What happened
Researchers have observed information-stealing (infostealer) malware successfully harvesting configuration files and authentication credentials from the OpenClaw agentic AI platform (formerly Moltbot and Clawdbot). The malware, likely a variant of the Vidar infostealer, exfiltrated files including gateway tokens, cryptographic keys, and agent operational data that can be used to impersonate or control the targeted AI instance.
Who is affected
Individuals and organisations running OpenClaw agents, particularly those with locally stored API keys, tokens, and gateway credentials, are at risk. Because OpenClaw is being adopted widely for automation and productivity tasks, both personal users and enterprise endpoints could be exposed if these agents run with elevated permissions or lack proper access controls.
Why CISOs should care
This development highlights a shift in attacker focus from traditional credential theft to AI agent environments, treating agent secrets and configuration as high-value targets. Compromise of these assets can lead to unauthorized access, impersonation of AI workflows, and potential lateral movement within corporate systems. The broader OpenClaw ecosystem also faces additional risks from malicious “skills” in community marketplaces that can deliver malware or expand the attack surface.
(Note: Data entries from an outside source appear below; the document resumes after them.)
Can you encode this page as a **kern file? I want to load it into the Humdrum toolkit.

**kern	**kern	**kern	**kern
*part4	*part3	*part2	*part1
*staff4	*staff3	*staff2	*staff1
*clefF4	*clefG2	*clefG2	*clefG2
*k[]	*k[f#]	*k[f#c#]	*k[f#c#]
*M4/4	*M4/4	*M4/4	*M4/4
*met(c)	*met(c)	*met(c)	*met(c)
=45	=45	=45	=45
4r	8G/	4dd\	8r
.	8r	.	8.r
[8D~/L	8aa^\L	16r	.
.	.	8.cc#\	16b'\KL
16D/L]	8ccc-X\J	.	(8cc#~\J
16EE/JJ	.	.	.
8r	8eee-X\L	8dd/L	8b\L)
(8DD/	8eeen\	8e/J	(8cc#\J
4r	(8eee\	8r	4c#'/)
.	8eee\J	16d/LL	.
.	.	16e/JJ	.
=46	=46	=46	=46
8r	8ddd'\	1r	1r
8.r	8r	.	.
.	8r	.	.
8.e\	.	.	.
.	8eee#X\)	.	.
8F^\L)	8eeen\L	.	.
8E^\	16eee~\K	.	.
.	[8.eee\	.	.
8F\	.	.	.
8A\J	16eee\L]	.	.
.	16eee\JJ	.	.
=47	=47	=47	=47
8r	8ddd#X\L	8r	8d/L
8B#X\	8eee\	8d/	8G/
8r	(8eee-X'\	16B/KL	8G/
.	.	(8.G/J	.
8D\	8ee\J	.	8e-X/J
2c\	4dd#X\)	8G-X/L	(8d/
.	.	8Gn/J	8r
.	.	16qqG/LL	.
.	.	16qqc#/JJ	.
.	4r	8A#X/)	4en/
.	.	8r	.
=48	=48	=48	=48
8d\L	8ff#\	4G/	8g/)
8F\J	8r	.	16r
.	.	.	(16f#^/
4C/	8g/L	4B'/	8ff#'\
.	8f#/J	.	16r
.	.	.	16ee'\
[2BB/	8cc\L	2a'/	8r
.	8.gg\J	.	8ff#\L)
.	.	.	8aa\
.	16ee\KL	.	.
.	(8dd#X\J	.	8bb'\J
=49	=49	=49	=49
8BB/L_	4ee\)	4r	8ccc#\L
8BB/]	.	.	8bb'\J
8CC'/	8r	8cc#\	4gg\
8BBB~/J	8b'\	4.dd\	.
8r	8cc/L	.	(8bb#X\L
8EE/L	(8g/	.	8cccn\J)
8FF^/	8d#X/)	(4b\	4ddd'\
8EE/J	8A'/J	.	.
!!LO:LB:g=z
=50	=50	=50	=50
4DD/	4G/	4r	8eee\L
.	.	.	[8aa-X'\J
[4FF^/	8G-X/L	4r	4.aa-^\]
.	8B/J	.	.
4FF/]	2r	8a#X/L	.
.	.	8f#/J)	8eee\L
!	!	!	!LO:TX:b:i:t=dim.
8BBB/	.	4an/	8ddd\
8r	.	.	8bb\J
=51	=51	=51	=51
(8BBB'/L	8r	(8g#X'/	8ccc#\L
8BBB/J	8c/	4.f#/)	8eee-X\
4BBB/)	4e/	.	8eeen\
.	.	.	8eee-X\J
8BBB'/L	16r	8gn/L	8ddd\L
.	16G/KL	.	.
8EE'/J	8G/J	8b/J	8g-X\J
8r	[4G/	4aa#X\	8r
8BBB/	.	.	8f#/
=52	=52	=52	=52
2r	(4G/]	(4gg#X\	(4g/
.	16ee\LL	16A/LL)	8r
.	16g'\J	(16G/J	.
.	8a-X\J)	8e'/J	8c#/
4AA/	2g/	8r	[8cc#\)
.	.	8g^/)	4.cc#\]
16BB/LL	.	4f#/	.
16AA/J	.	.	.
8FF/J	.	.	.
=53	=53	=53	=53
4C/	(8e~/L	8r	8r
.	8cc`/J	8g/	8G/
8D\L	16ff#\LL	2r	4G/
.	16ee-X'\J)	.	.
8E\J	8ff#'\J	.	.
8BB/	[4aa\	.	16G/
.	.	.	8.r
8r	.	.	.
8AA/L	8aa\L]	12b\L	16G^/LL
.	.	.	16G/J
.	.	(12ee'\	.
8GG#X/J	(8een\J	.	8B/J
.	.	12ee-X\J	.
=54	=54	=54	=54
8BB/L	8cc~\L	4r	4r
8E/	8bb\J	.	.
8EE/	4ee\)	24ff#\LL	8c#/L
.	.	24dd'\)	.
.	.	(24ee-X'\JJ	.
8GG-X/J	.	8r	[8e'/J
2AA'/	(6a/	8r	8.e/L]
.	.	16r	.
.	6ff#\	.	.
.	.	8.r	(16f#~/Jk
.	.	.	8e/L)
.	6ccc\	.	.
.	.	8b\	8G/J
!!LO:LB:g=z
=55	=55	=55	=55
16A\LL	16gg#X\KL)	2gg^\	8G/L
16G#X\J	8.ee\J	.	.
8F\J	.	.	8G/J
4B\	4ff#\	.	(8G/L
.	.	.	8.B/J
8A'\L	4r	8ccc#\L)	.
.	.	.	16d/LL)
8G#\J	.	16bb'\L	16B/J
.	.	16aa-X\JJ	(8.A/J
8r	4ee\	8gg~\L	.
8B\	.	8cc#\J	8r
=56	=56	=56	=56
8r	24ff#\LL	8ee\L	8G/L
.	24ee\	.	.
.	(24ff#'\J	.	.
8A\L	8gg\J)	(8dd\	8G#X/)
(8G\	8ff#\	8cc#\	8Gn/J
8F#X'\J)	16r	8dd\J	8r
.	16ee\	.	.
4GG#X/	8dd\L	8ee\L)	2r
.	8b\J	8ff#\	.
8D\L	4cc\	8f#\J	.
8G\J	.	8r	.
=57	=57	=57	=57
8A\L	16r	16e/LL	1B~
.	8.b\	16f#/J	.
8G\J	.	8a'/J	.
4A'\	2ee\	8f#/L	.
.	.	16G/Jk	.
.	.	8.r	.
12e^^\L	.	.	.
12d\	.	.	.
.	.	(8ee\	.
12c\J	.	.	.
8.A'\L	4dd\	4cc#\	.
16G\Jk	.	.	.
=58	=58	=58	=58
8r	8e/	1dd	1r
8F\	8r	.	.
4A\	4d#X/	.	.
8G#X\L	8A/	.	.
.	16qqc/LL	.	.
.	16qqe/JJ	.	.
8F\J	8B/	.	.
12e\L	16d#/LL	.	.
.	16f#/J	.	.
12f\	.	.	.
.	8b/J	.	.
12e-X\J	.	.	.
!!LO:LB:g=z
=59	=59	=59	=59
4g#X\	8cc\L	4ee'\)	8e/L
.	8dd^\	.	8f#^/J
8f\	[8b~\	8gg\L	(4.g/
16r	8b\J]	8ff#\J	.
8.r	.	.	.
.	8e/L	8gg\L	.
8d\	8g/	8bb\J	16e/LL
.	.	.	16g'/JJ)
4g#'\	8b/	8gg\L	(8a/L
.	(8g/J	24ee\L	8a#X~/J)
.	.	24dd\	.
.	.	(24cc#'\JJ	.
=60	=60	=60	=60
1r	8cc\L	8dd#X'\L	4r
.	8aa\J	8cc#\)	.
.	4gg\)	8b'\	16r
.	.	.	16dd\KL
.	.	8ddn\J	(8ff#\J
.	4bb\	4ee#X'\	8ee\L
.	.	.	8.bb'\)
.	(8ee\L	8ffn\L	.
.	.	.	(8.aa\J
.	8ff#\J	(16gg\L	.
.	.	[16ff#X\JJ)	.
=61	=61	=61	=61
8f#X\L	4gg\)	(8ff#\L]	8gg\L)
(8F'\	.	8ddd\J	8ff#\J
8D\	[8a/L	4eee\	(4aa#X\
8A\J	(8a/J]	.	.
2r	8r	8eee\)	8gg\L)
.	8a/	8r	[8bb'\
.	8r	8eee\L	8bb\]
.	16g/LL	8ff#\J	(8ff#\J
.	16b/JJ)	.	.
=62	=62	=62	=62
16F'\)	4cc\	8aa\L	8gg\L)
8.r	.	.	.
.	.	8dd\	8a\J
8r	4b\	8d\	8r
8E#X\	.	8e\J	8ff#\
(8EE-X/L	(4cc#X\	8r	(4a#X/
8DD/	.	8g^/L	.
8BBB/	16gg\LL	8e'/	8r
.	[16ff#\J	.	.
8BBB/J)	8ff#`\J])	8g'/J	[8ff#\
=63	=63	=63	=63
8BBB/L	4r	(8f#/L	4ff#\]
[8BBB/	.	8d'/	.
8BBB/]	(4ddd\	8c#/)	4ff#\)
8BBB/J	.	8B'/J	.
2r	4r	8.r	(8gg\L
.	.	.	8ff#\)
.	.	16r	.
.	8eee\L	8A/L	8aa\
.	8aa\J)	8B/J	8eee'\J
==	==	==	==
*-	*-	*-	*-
3 practical actions for CISOs
- Audit AI agent deployments: Identify where OpenClaw agents are running across the environment and enforce least-privilege configurations.
- Protect secrets and tokens: Ensure all agent credentials and configuration files are stored securely (e.g., encrypted, outside default paths) and integrate into enterprise secrets management.
- Monitor and control third-party extensions: Vet and restrict installation of skills or plugins; use malware scanning (e.g., VirusTotal feeds) and block untrusted sources.